Quote the records that follow in full, leaving the pictures out.

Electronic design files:
----------
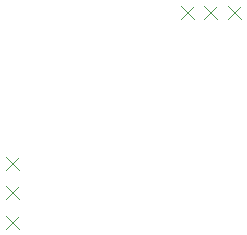
<source format=gbr>
%TF.GenerationSoftware,KiCad,Pcbnew,9.0.0*%
%TF.CreationDate,2025-04-22T13:41:16+01:00*%
%TF.ProjectId,vm_rgb_ring_0.3,766d5f72-6762-45f7-9269-6e675f302e33,v0.3*%
%TF.SameCoordinates,PX4f64b50PY4749830*%
%TF.FileFunction,AssemblyDrawing,Bot*%
%FSLAX45Y45*%
G04 Gerber Fmt 4.5, Leading zero omitted, Abs format (unit mm)*
G04 Created by KiCad (PCBNEW 9.0.0) date 2025-04-22 13:41:16*
%MOMM*%
%LPD*%
G01*
G04 APERTURE LIST*
%ADD10C,0.100000*%
G04 APERTURE END LIST*
D10*
X320000Y1555000D02*
X430000Y1445000D01*
X320000Y1445000D02*
X430000Y1555000D01*
X-1555000Y280000D02*
X-1445000Y170000D01*
X-1555000Y170000D02*
X-1445000Y280000D01*
X120000Y1555000D02*
X230000Y1445000D01*
X120000Y1445000D02*
X230000Y1555000D01*
X-80000Y1555000D02*
X30000Y1445000D01*
X-80000Y1445000D02*
X30000Y1555000D01*
X-1555000Y-220000D02*
X-1445000Y-330000D01*
X-1555000Y-330000D02*
X-1445000Y-220000D01*
X-1555000Y30000D02*
X-1445000Y-80000D01*
X-1555000Y-80000D02*
X-1445000Y30000D01*
M02*

</source>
----------
TASK OUTPUT.
<source format=gbr>
%TF.GenerationSoftware,KiCad,Pcbnew,9.0.0*%
%TF.CreationDate,2025-04-22T13:41:16+01:00*%
%TF.ProjectId,vm_rgb_ring_0.3,766d5f72-6762-45f7-9269-6e675f302e33,v0.3*%
%TF.SameCoordinates,PX4f64b50PY4749830*%
%TF.FileFunction,AssemblyDrawing,Bot*%
%FSLAX45Y45*%
G04 Gerber Fmt 4.5, Leading zero omitted, Abs format (unit mm)*
G04 Created by KiCad (PCBNEW 9.0.0) date 2025-04-22 13:41:16*
%MOMM*%
%LPD*%
G01*
G04 APERTURE LIST*
%ADD10C,0.100000*%
G04 APERTURE END LIST*
D10*
X320000Y1555000D02*
X430000Y1445000D01*
X320000Y1445000D02*
X430000Y1555000D01*
X-1555000Y280000D02*
X-1445000Y170000D01*
X-1555000Y170000D02*
X-1445000Y280000D01*
X120000Y1555000D02*
X230000Y1445000D01*
X120000Y1445000D02*
X230000Y1555000D01*
X-80000Y1555000D02*
X30000Y1445000D01*
X-80000Y1445000D02*
X30000Y1555000D01*
X-1555000Y-220000D02*
X-1445000Y-330000D01*
X-1555000Y-330000D02*
X-1445000Y-220000D01*
X-1555000Y30000D02*
X-1445000Y-80000D01*
X-1555000Y-80000D02*
X-1445000Y30000D01*
M02*

</source>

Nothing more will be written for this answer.